* Document extract *
● ● ● ● ● ● ●

After our really good day yesterday, we took a step back. Maybe two steps back. Maybe it was my fault. I hope not. There is a lot of guilt tied up with helping a sick child.
They had to unclamp the NG tube and start suctioning his stomach again because he threw up this morning. He was craving water ~ his lips are peeling with big flakes of flesh hanging off his mouth, his tongue is swollen and cracked and he is afraid it will block the back of his throat and he'll choke to death. So I asked if he could have little sips of water instead of just rinsing out his mouth with miniature sponges on sticks that look like lime green lollipops. Then he would beg for more water, his eyes pleading, and I let him have bigger sips of water. Eventually he convinced me that he didn't want to have to wake me up all night when he needed water, so why didn't I just put the glass of ice water on the table next to his bed?
I was so tired, and probably deliriuos myself, so I did it. This was about 3:am. At 5:30 I woke up and he had just had more projectile vomiting. Nurse Robin said he had the water, the whole cup at one time, and immediately threw up. :-( Guilt.
They hooked the NG tube back up to the suction thing and within an hour it had come apart and bile was all over him and the bed. Second sheet change and bath within 1 1/2 hours. He looked at me with shame, humiliation, fear and sadness.

● ● ● ● ● ● ●

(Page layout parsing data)

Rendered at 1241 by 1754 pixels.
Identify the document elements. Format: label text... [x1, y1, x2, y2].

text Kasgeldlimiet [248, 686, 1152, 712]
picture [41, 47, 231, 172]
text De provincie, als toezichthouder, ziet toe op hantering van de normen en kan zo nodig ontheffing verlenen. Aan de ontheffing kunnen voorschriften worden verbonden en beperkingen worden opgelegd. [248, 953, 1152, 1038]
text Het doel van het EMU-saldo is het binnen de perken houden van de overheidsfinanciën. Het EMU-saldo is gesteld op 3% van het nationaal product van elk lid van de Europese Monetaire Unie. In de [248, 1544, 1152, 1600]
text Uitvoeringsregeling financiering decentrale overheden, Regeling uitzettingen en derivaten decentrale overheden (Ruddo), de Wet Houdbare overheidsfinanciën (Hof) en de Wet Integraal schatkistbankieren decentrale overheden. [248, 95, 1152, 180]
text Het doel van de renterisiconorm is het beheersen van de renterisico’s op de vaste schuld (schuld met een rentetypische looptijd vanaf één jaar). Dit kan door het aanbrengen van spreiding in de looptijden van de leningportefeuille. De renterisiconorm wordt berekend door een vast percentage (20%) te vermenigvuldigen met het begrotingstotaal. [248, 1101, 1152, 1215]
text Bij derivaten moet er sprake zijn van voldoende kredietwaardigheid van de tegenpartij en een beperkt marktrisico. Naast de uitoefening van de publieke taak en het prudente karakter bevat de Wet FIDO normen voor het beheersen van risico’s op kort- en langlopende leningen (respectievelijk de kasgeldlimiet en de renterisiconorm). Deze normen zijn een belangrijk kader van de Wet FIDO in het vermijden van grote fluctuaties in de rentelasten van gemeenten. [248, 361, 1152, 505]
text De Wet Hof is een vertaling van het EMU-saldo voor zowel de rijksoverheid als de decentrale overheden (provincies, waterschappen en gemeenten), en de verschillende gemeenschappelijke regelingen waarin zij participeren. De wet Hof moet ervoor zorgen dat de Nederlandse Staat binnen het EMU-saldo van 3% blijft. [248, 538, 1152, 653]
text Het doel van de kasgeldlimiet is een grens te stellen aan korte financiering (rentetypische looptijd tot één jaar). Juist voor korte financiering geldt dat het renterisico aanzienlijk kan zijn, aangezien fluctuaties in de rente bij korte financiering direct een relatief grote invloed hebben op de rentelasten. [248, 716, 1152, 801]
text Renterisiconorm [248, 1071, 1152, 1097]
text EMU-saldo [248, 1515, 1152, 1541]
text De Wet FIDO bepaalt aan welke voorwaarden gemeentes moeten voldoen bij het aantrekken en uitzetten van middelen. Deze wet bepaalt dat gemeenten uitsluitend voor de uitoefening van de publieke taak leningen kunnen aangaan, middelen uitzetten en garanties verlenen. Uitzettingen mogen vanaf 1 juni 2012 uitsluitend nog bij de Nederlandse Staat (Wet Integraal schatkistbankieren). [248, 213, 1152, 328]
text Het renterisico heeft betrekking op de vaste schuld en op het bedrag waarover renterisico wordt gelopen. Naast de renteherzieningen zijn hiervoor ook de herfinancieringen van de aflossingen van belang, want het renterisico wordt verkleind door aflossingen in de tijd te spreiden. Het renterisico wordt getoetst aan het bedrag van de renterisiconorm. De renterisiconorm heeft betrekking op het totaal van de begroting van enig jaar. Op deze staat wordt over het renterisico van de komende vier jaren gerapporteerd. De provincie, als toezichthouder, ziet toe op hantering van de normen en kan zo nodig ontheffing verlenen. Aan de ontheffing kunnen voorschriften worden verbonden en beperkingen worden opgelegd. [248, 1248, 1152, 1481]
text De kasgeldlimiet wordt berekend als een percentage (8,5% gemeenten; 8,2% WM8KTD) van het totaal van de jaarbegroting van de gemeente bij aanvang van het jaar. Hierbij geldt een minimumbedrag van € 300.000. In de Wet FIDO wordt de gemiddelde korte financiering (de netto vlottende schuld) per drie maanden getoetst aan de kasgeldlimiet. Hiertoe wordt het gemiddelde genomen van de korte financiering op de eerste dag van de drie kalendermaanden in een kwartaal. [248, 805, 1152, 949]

● ● ● ● ● ● ●

* Task set *
A – Decide whether each statement agrees with the account of the sick child's night, answering yes or no and quoting the words of the account that decide it. (i) The child drank the whole cup of water at once and then threw up. (ii) The glass of ice water was put on the table at about 5:30. (iii) The NG tube came apart within an hour of being hooked back up to suction.
B – In the account of the sick child's night, what do the sponges on sticks used for rinsing his mouth look like?
C – Pick up the account of the sick child's night right after its last sentence and keep writing.

* Results for each task *
A –
(i) Yes: "Nurse Robin said he had the water, the whole cup at one time, and immediately threw up."
(ii) No: "This was about 3:am."
(iii) Yes: "They hooked the NG tube back up to the suction thing and within an hour it had come apart"

B – They look like lime green lollipops.

C –
"When will this be over?" he whispered.
Shortly after the respitory therapist came in to do his breathing treatment, Nurse Bronwyn started asking Parker questions. He was in his usual state of morphine delirium, which concerned her a lot. Especially since his breathing his labored and he has some wheezing. Remember, we don't want wheezing? As she was talking to him and listening to his rambling answers, he started having chest pains. Ugh. Add one more thing to the pile.
We are taking him off the morphine (thank God!), putting him back on Dilatin (sp?) which did help him rest more at the other hospital.
On the good news front, no more blood on the little test kits (yea!), his heart rate has stabilized (still very high, about 130, but not shooting up to 150 qnd 160) and the nurses said they wanted to hire me. Which was REALLY good news because it means they won't throw me out.
I love you Parker. I miss you James.